Visual layout records:
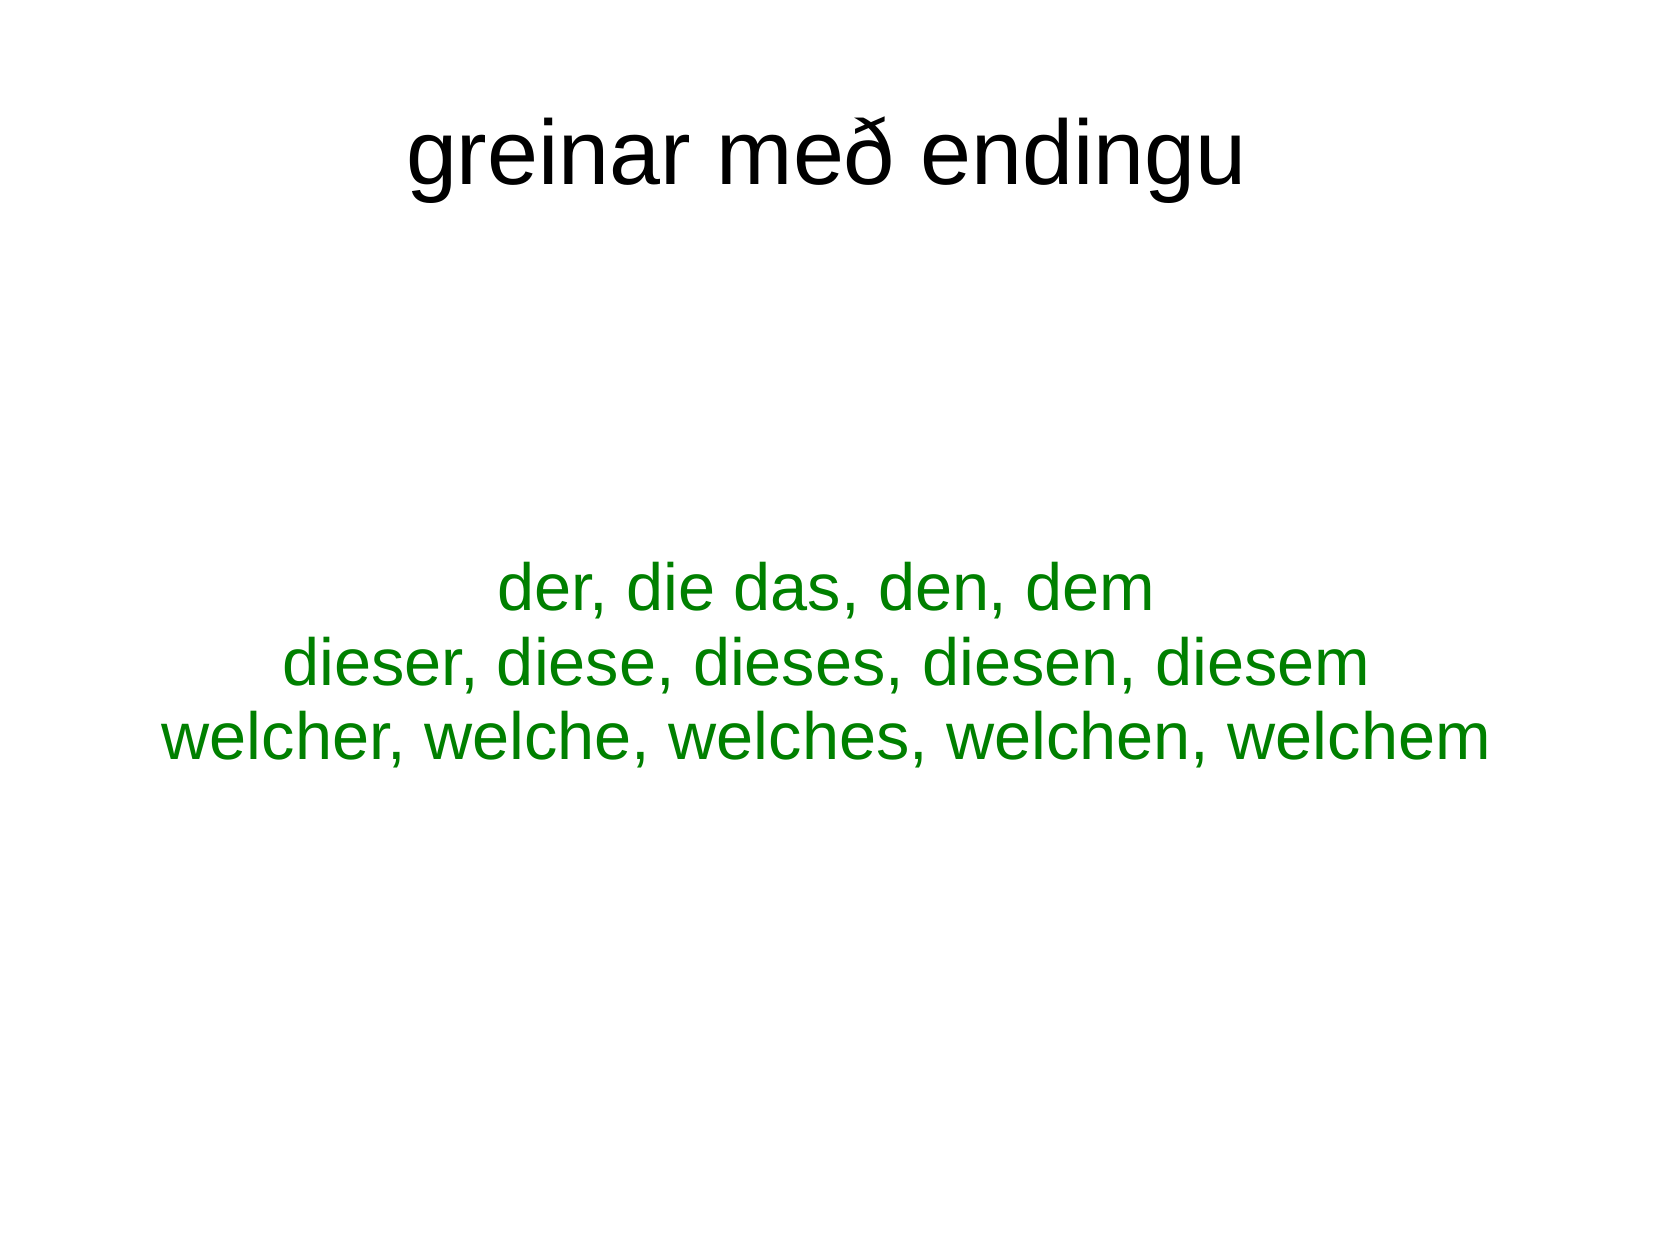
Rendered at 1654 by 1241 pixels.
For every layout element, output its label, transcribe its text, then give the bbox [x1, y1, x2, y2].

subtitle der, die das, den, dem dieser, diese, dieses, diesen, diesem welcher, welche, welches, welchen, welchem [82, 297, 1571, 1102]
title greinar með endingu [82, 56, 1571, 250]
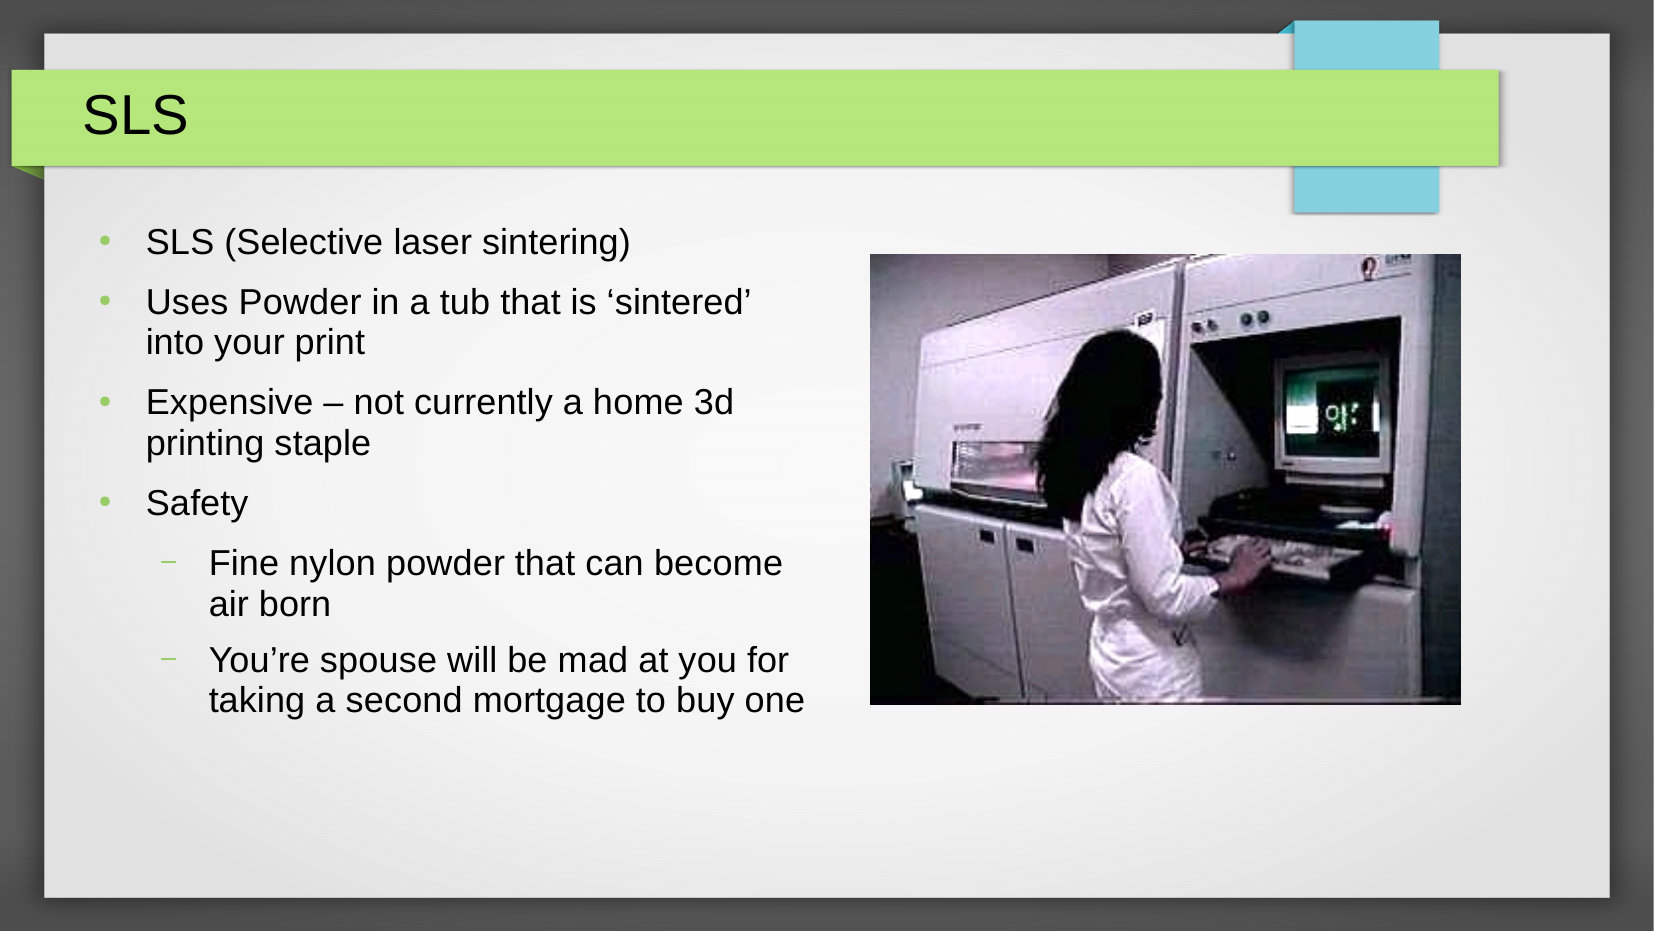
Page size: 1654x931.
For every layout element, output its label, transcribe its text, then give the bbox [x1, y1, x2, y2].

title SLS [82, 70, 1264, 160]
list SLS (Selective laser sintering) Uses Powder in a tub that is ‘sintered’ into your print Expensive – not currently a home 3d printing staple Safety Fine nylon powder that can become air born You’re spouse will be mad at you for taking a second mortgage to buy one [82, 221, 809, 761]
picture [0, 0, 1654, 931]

Description of the task
Render the data above, from its first line through the line containing "title greinar með endingu [82, 56, 1571, 250]", as a JSON list of strings with one string per line, skipping blank lines. Leave the pictures out of your answer.

Task response
[
  "Rendered at 1654 by 1241 pixels.",
  "For every layout element, output its label, transcribe its text, then give the bbox [x1, y1, x2, y2].",
  "subtitle der, die das, den, dem dieser, diese, dieses, diesen, diesem welcher, welche, welches, welchen, welchem [82, 297, 1571, 1102]",
  "title greinar með endingu [82, 56, 1571, 250]"
]